4. Privacy page on wcpos.com

Publish a public privacy page on wcpos.com covering:

  • What's collected (the three categories above, plus the pseudonymous site/user IDs that make event grouping work)
  • Why it's collected
  • Where it's sent (self-hosted PostHog)
  • Retention policy
  • How to opt out

Link to this page from the admin notice and the Settings → Privacy section. (Required for GDPR defensibility — the in-plugin copy is intentionally light, the public page carries the full disclosure.)
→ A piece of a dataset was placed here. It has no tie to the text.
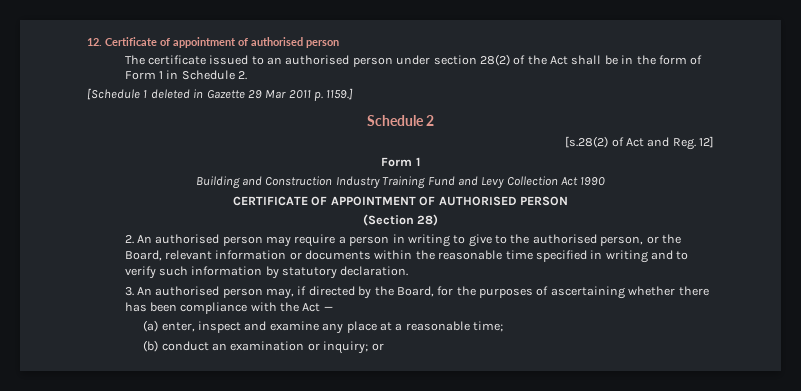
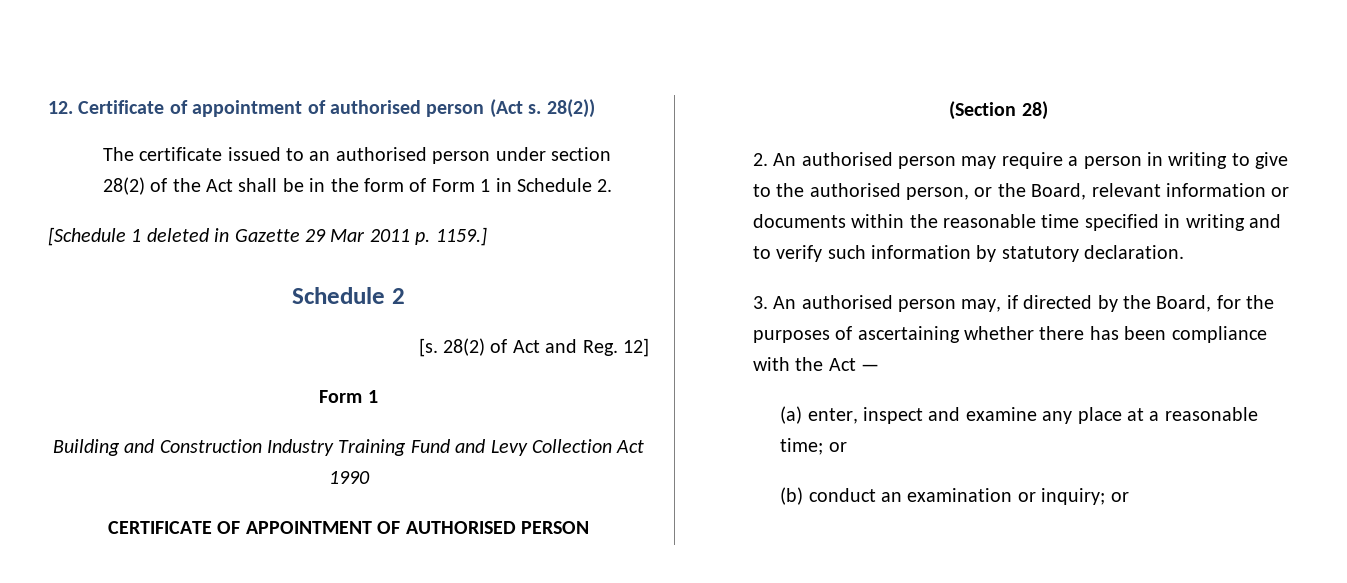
(339, 44) none -> [489,99,595,118] (Act s. 28(2))
[565,136,609,148] [s.28(2) -> [418,338,485,357] [s. 28(2)
(504, 326) none -> [828,442,847,452] or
5. PostHog instrumentation scope

When implementing the actual telemetry, ship these three categories and nothing else:

Environment fingerprint

  • PHP version, WP version, WC version, MySQL version, server OS family
  • Locale, timezone, WC country, WC currency
  • Multisite yes/no, HPOS enabled yes/no
  • WCPOS version + edition (Free/Pro)

Store profile (banded, not exact)

  • days_since_install
  • Product count bucket (1–10, 11–100, 101–1000, 1000+)
  • Order count bucket (same banding)
  • POS user count
  • Number of active payment gateways (count only, not names)
  • Tax enabled yes/no, multi-currency yes/no

WCPOS feature usage

  • Which WCPOS admin screens are opened and how often
  • Binary flags: cashier accounts, decimal qty, POS-only products, custom barcode field
  • Upgrade-to-Pro button impressions + clicks (critical for funnel optimisation)
  • License activation attempts + outcomes
  • Settings changes (which setting toggled, not the user who did it)

Identifiers (technical necessity, documented on the privacy page but not in the notice):

  • site_uuid — random per-install
  • user_uuid — random per-user
  • user_role

Explicitly never collected:

  • Customer PII (names, emails, addresses, phone)
  • Order line items, product names, SKUs, prices, totals
  • Site URL / domain name
  • Admin email
  • Payment gateway names (count only)
  • IP address (configure PostHog to drop this)

6. WCPOS branding sweep

Product name is WCPOS. Never "WooCommerce POS" in user-facing copy — UI, notices, settings labels, emails, docs, screenshots.

Cleanup pass:

  • grep -rn \"WooCommerce POS\" across the repo (excluding woocommerce-pos.php Plugin Name: header which must match the WP.org slug, and excluding .wiki/ which will be handled separately)
  • Known violations: includes/Admin/Menu.php:316 ("Help improve WooCommerce POS"), includes/Admin/Menu.php:322 ("Allow WooCommerce POS to collect…")
  • README, translation strings, release notes
  • Use WCPOS Free / WCPOS Pro for edition distinctions

Technical identifiers stay unchanged (breaking these would break installs and translations): textdomain woocommerce-pos, plugin slug woocommerce-pos, option prefix woocommerce_pos_, namespace WCPOS\\WooCommercePOS\\.